Fair Use of resources on this website

Handshouse Studio is an educational organization. At the core of our mission is sharing. We encourage use of our interpretation of the Gwoździec synagogue for educational purposes, but we do ask that if you are publishing any of our images or depictions of portions of the Handshouse Gwozdziec Re!construction, you contact us for permission. Handshouse Studio holds a copyright of the 2-D artwork, Derivative Work based on the 17th century painting of ceiling of Gwoździec Synagogue. Trillium Studios holds a copyright to the digital composite of the Handshouse Gwoździec Re!construction ceiling painting. For more questions or to request rights to use our materials, Contact Us Here


Reconstruction vs. Replication

The Handshouse Studio Gwoździec synagogue reconstruction is a reconstruction. We do not consider this work a restoration, because there was nothing left of the original synagogue to restore.

We do not consider our work a replica, because we did not have the original, or enough archival information documenting the original, to ensure that our work was an exact replication.

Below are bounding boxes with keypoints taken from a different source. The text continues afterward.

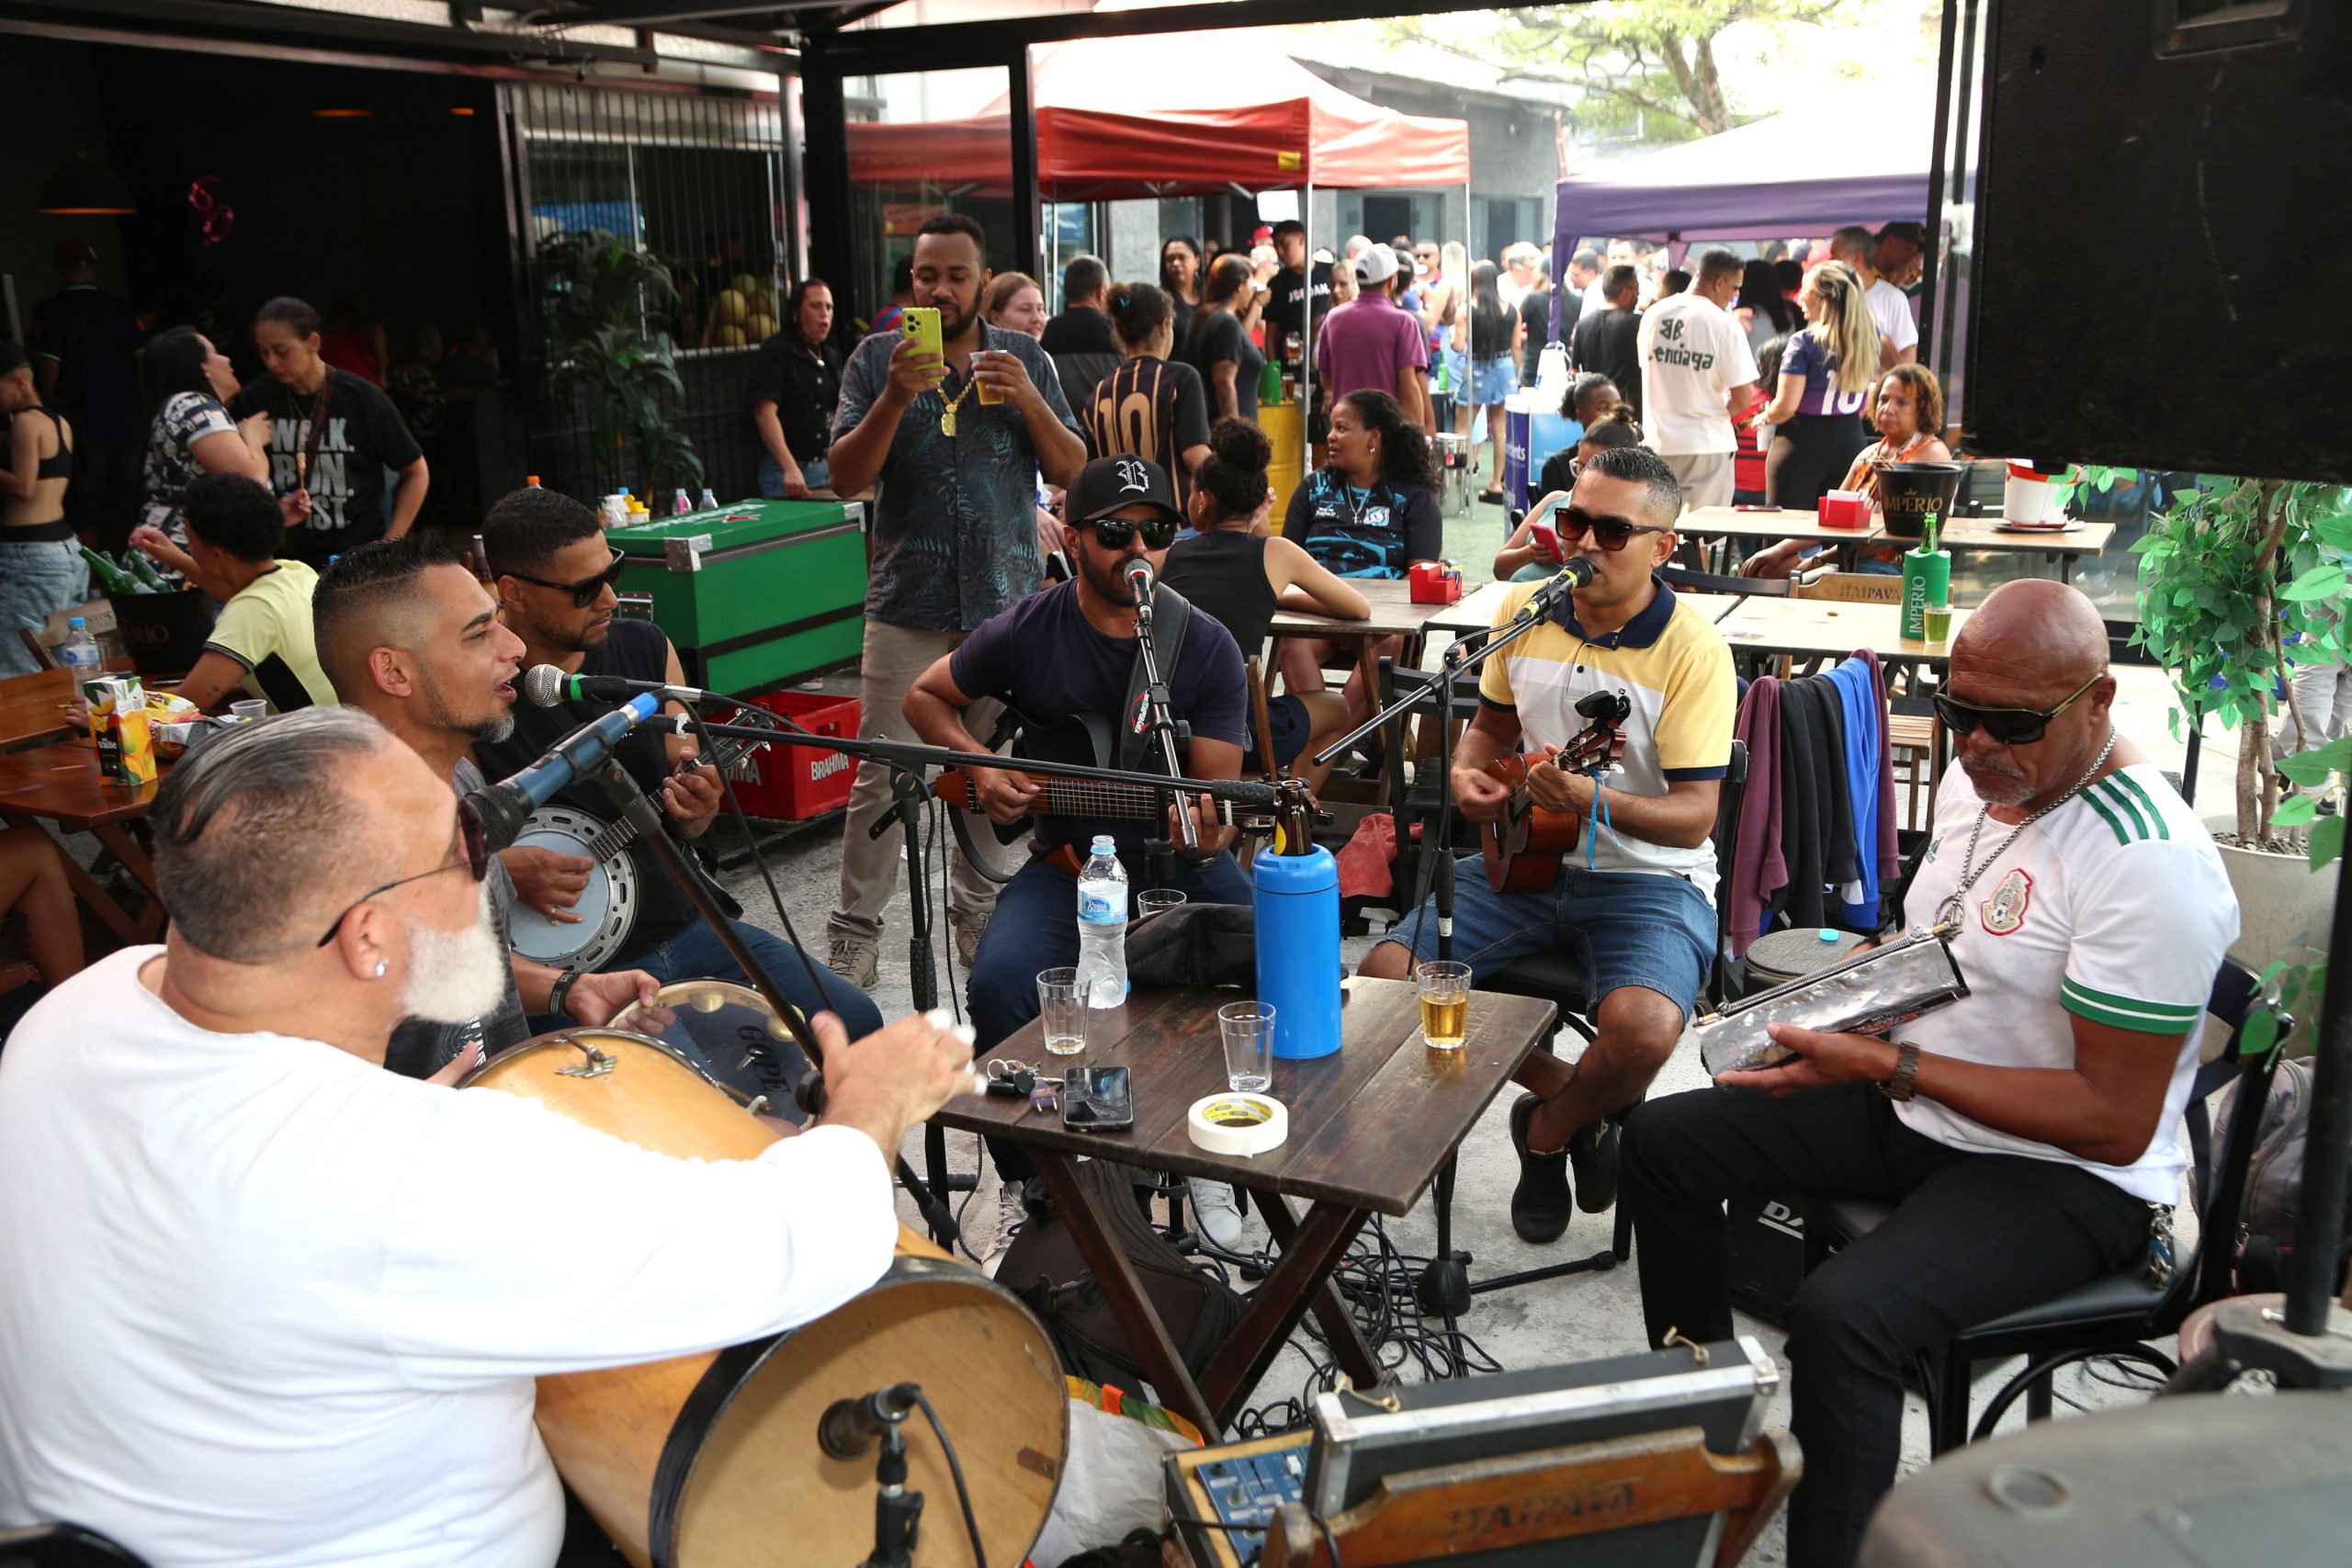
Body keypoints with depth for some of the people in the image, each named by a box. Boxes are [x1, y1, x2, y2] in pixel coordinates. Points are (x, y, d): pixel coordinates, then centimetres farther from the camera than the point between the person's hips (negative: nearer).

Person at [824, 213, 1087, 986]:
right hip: (908, 599, -2)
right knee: (882, 775, -3)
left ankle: (977, 915, 23)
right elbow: (846, 477, -5)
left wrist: (1029, 401, -12)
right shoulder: (878, 358, 3)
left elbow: (1071, 472, 5)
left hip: (1007, 597, 2)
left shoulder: (1023, 357, 8)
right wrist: (895, 397, -19)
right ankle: (856, 932, 8)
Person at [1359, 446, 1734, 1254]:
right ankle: (1560, 1090, 9)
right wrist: (1467, 774, -6)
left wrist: (1593, 799, -34)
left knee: (1643, 1030, -33)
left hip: (1649, 876, -5)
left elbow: (1694, 816, -16)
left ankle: (1549, 1127, 6)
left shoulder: (1692, 649, -13)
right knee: (1384, 976, -12)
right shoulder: (1524, 610, 3)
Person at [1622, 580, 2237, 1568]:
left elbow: (2117, 1120, -25)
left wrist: (1889, 1065, -26)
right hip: (1915, 1108, 9)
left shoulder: (2150, 862, -25)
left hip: (2069, 1175, -9)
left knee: (1843, 1312, -34)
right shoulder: (1975, 782, 2)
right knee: (1663, 1141, 7)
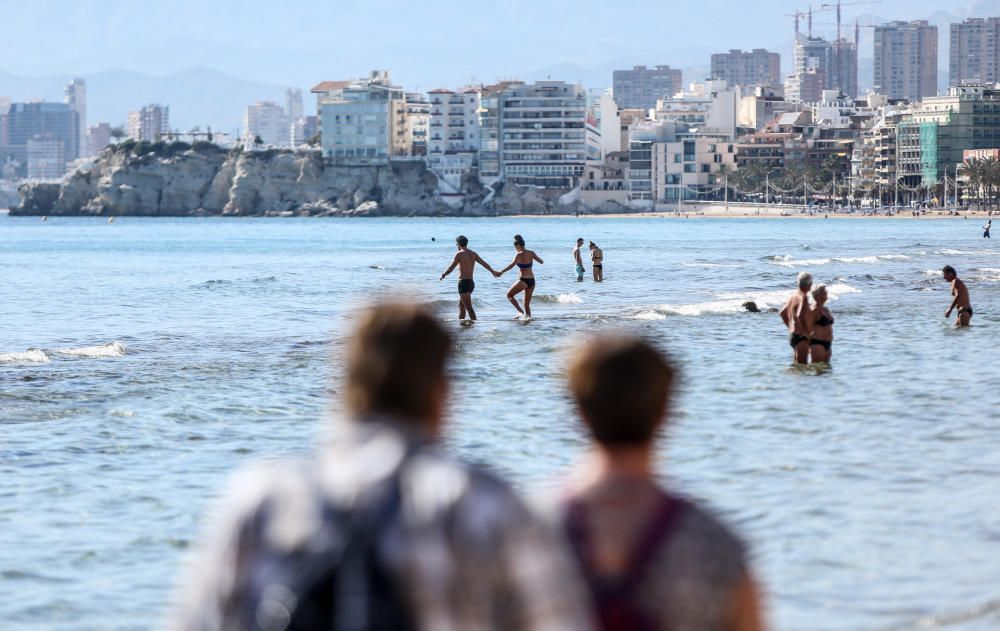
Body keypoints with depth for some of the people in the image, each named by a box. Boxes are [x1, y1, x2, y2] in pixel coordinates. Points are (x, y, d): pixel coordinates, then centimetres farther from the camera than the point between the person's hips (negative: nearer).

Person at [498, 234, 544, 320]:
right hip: (532, 281, 6)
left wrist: (501, 272, -34)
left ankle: (520, 311, -4)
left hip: (524, 280, -6)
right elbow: (542, 262, 14)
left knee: (509, 295, 12)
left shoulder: (519, 255, -12)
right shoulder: (531, 253, 5)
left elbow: (512, 265, -28)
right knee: (527, 304, 15)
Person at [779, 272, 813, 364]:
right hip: (801, 336, -10)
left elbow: (782, 313, 24)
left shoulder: (794, 297, 13)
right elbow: (800, 316, -30)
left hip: (792, 335, 10)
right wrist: (807, 331, -21)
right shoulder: (803, 297, -15)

Handshouse Studio does everything it can to honor time, tools, materials, process of the original makers.

Working from architectural drawings, existing wooden polish structures from the time period, and collaborating with the Timber Framers Guild to bring together living expertise of many of the best traditional carpenters from around the world, we were able to reconstruct the timber roof and log walls with great accuracy.

The extensive archival photographs of the original Gwoździec synagogue interior offered a nearly complete view of the imagery that covered the prayer hall. Handshouse participants analyized these archival records to create drawings of the imagery shown. But with the ceilings complex curved surface, the archival photographs offered a skewed perspective, water damaged areas of the original ceiling left sections unclear. As a result, the archival recording of the ceiling painting imagery is still incomplete. The black and white photographs offered an exceptional archival resource with which to piece together the full ceiling, with necessary additional research to allow for cross-referencing what the photos do not clearly depict.

The colors used in our reconstruction were painted with historic distemper paints and period pigments selected referencing archival color studies of Gwoździec synagogue, as well as records of other Polish synagogues and painted churches of the time period, local tapestries, and records of what pigments were used at the time. This analysis informed all the color decision making. We are careful to explain that our reconstruction is a Derivative Work because there is no complete record of the original colors of Gwoździec synagogue available to ensure that our color choices were replications of the original. The 1914 color study by Alois Breier of the original Gwoździec synagogue, the primary archival color reference used for Handshouse Gwoździec synagogue reconstruction, depicts two thirds of the North section of the Gwoździec synagogue ceiling painting. This gave us a “Rosetta Stone” of information from which to select the color pallet of our complete reconstruction, thus our reconstruction colors are the result of extensive research and informed decision making.